調理実習の長い片付け
初夏の午後2時過ぎ、高校の調理実習室でのことだ。私は班のメンバーと一緒に、使った食器や鍋の片付け作業をしていた。 最初の異変は、急にお腹の底がゴロゴロと鳴り出したことによる、重苦しい便意だった。 「実習の片付けが終わるまであと20分。それまで我慢しよう」 しかし、それが大きな間違いだった。
昼食代わりに作った油っこいメニューが、クーラーの冷風でお腹を急激に冷やしたせいか、牙を剥き始めたのだ。 最初は単なる一時的なものだと思い、流し台に体を押し当てるようにして波が去るのを待った。しかし、無情にも第2波の激しい腹痛と便意が襲ってきた。 冷たい汗が額からタラリと流れ、全身に鳥肌が立つのを感じる。
実習室にはクラスメイト全員と教師がおり、全員が忙しそうに動き回っている。ここで手を挙げて「トイレに行きたい」と言うのは、思春期の女子高生にとって死ぬほどの恥ずかしさだった。 私は制服のスカートの下で、両足をぎゅっと交差させ、お尻の筋肉を極限まで締め付けた。 お腹がゴロゴロと大きな音を立てるたび、頭の中が真っ白になり、皿洗いの手が完全に止まってしまう。
限界が近づき、立っていること自体が難しくなり、少しでも圧迫を逃がすために腰を浮かせた。 「神様、お願いします。

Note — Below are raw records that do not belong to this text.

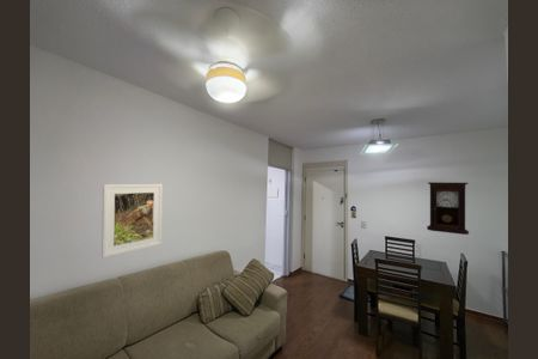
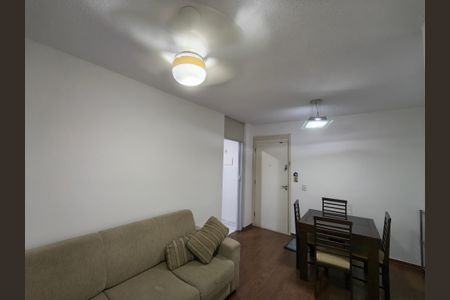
- pendulum clock [426,181,470,236]
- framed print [100,183,164,258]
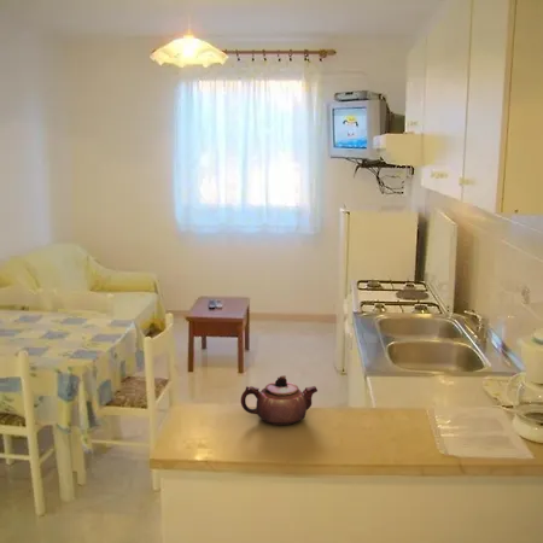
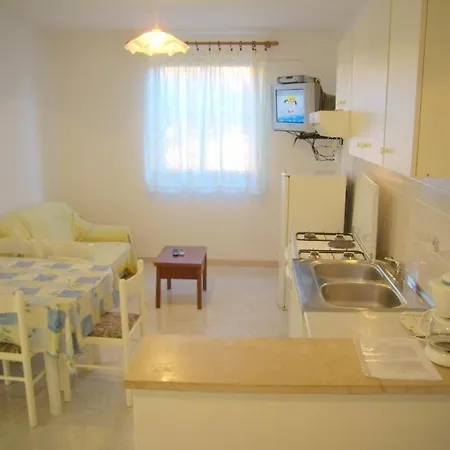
- teapot [240,374,319,426]
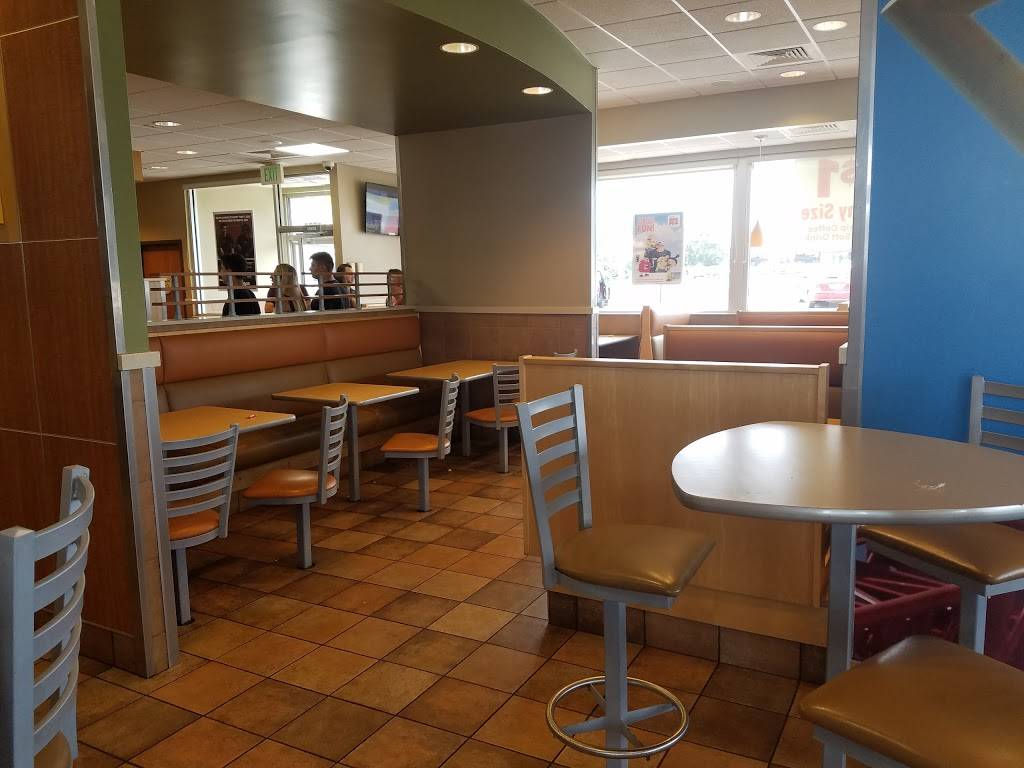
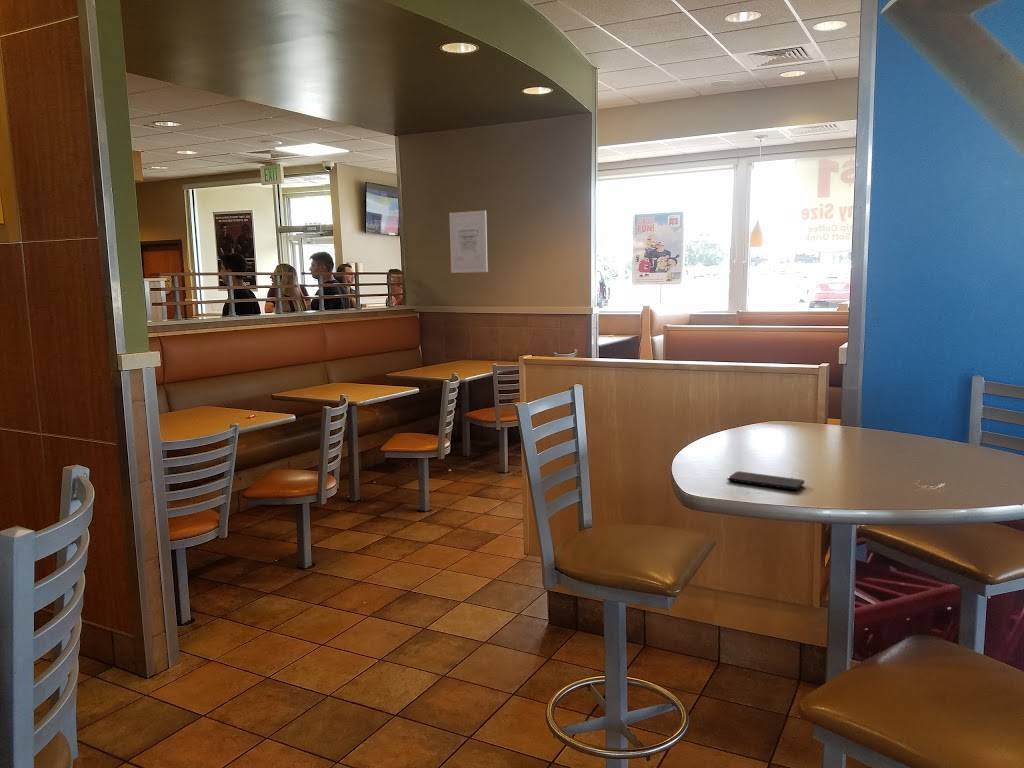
+ wall art [448,209,489,274]
+ smartphone [726,470,806,491]
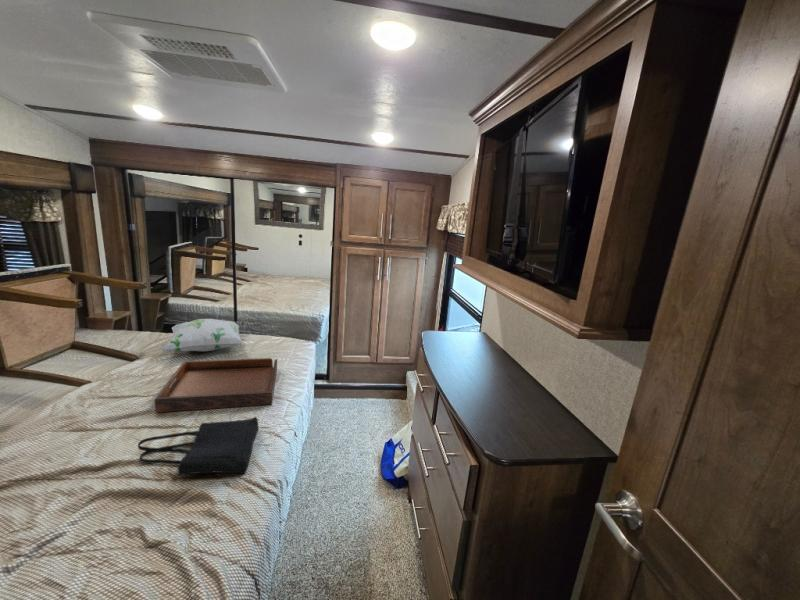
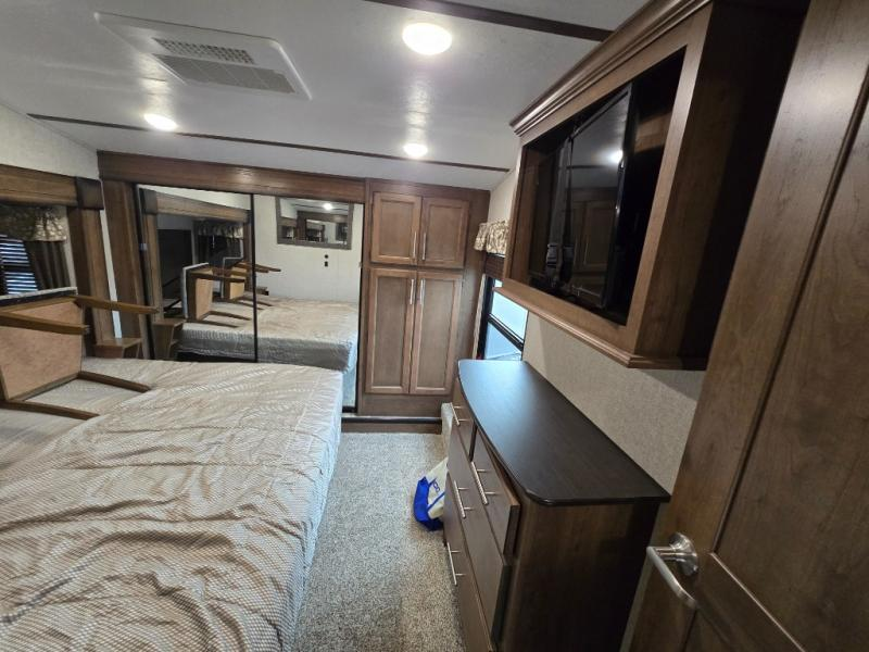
- tote bag [137,416,260,476]
- decorative pillow [160,318,245,353]
- serving tray [154,357,278,413]
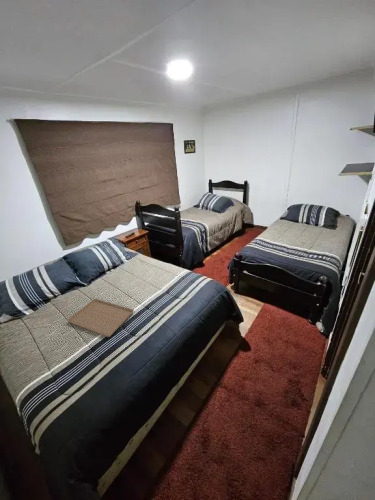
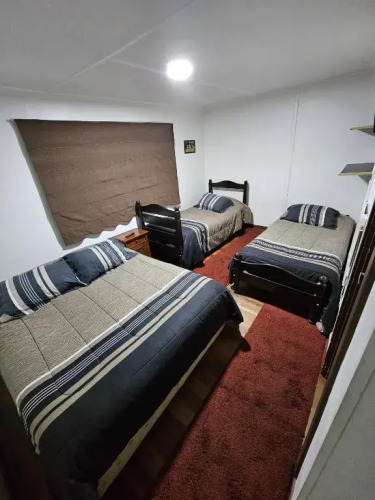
- tray [66,298,134,338]
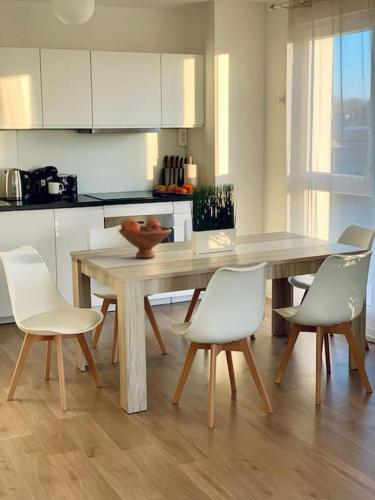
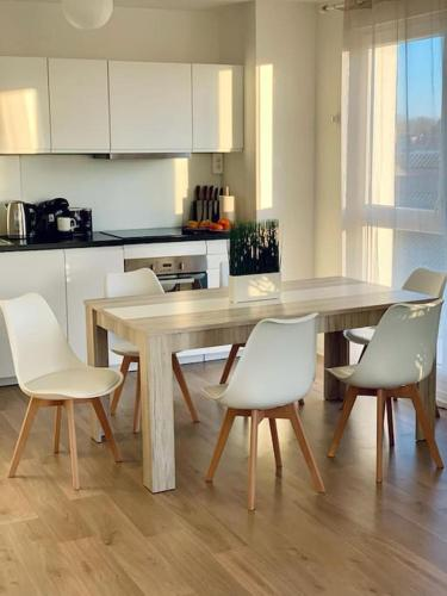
- fruit bowl [118,217,172,259]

早く終わって……」 涙目で時計を見つめるが、時間は止まったかのように遅い。
ついに耐えかねて、私は洗っていた皿を置き、震える声で班の友人に「ちょっと体調が悪くて……」と告げ、お尻をかばう姿勢でトイレの個室へ駆け込んだ。 便座に座り、お腹の圧迫が一気に解放された時のあの全身がとろけるような感覚。
今でも調理実習の洗剤の匂いを嗅ぐたび、あの時の冷や汗と、壊れそうだった自分自身の限界を思い出して股の奥がキュンとする。